Morongo chief administrative officer Michael Milhiser referred to Fields Road as a “tribal road” in a letter to Banning’s planning commission, in which he expressed tribal concerns regarding Fields’ intention of building 146 homes on his property.
City Attorney Dave Aleshire, of Irvine-based Aleshire & Wynder, LLP, has said he plans to make determinations on what the city should do based on “what is legal and appropriate,” acknowledging that the city has a right-of-way along Fields Road, which is not maintained by the city.


Further, Aleshire has expressed reluctance that, since the Morongo Band of Mission Indians is considered a sovereign nation, there would be very little a city could do to enforce a court order beyond the tribe’s gates.


In a statement Tuesday, Aleshire said, “Of course, the city does not like being embroiled in litigation, and is sympathetic to Mr. Fields’ desire for full and complete access to his property.”


Further, “Mr. Fields’ attorneys, in their lawsuit, contend that the gate is a nuisance and that the city can abate it by having it removed. It is generally not advisable for a city to engage in self-help and destroy someone’s property; so, typically … we have no more right to sue a sovereign tribe than Mr. Fields does.”
Aleshire said it has become a “difficult legal situation involving questions of whether this is a public roadway,” which he said is maintained by the tribe; and a quest to determine “what our powers to abate these improvements  — and whether the tribe is an indispensable party to resolving these legal issues.”

**DATASET EXCERPT:**
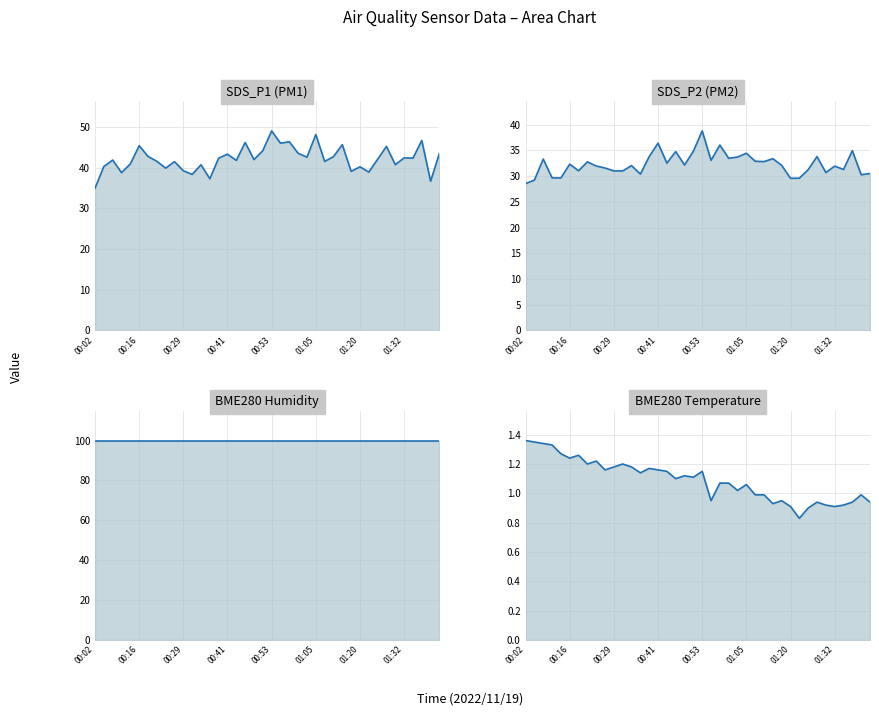

In SDS_P1_line, how many points are lower than both neighbors (excluding endpoints)?

14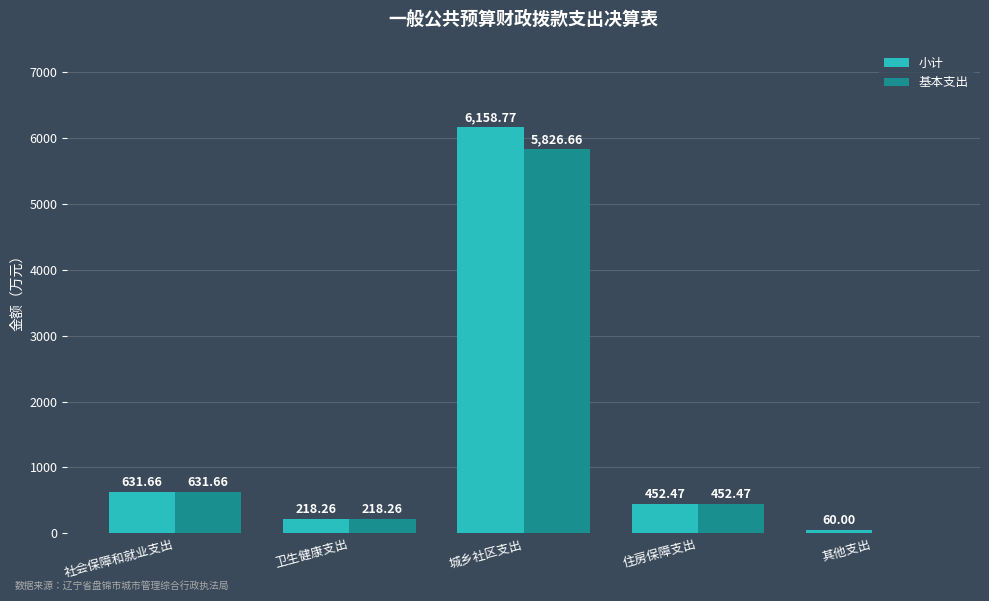

What is the total value across all series at 社会保障和就业支出?

1263.3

**DIRECTIONS:** Continue the news report on the Fields Road access dispute, picking up after its final sentence.

**REPLY:**
Mayor Hanna expressed her disappointment in the lawsuit, during the time when the city attorney notes that the city is already “stretched very thin by the recession and cutbacks of 30 percent” in personnel and services.


“It is always unfortunate when someone feels it necessary to sue the city,” Hanna said. “We requested to have more time to investigate the allegations, which are made more complex because of federal law” that Fields said he first brought to the city’s attention in January, “but Mr. Fields decided to proceed directly to suing us.”


According to Morongo Band of Mission Indians spokesman Michael Fisher, “Mr. Fields continues to be provided access through our reservation. All he has to do is show identification, as all visitors are required to do.”
Fields said that the City of Banning has filed a demur (an objection) to the court to try and have the suit dismissed. According to Fields, a hearing on the issue is scheduled for May 9 in Riverside Superior Court.